The Remains of the Day is a masterclass in telling a story almost entirely between the lines. Stevens is a circumlocutory narrator but it’s what he doesn’t say that matters—the things he can’t bring himself to reveal, whether to other characters or to the reader. He is guarded, equivocal, possibly revisionist, in relating his time as butler at Darlington Hall in the years leading up to WWII.

All starched collars and formal diction, the novel’s emotional power and psychological depth are contained in the negative space around the actual narration. It’s up to the reader to fill in those gaps, which might sound just horribly vague but, brilliantly, it isn’t. Ishiguro guides you through it, like a dance, so you always know what emotions Stevens is trying to conceal from you—pride or shame or love—or when he is projecting his own feelings on to some other character.

At the same time, there’s plenty of room for reader interpretation. Was Lord Darlington, Nazi collaborator, a war criminal or a hopeless naïf? Was Stevens really always so disinterested in politics as he now claims? Did Miss Kenton return Stevens’ affections or not? What happened during all those cocoa catch-ups in Miss Kenton’s parlour, the ones that took place daily, presumably for years?

It’s a novel fashioned out of exquisite restraint, but as it ends we are rewarded with one moment in which Stevens lets his guard down completely: ‘Indeed – why should I not admit it? – at that moment, my heart was breaking.’

- _How to complete this task_: According to the passage about The Remains of the Day, where did Stevens work as a butler? Draw only on the passage about The Remains of the Day.

- _Material provided_:
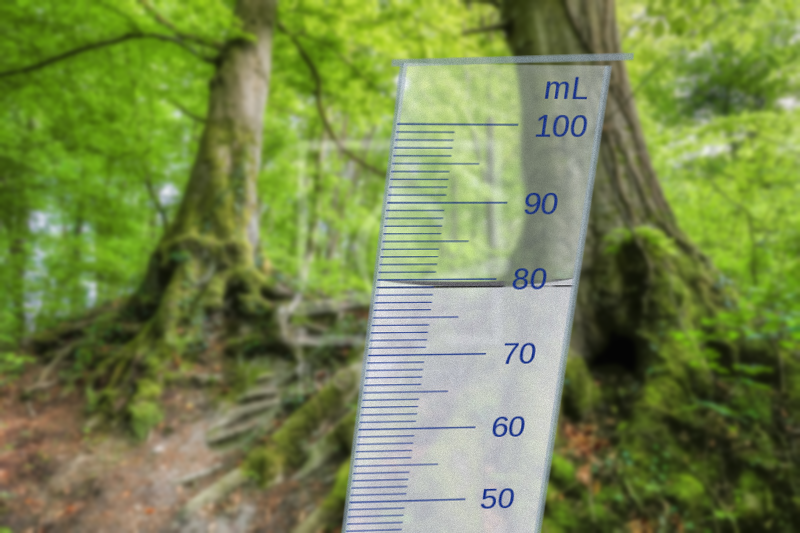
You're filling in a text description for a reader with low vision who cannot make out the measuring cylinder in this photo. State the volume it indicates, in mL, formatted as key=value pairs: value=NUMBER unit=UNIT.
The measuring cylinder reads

- _Solution to the exercise_: Stevens worked as a butler at Darlington Hall.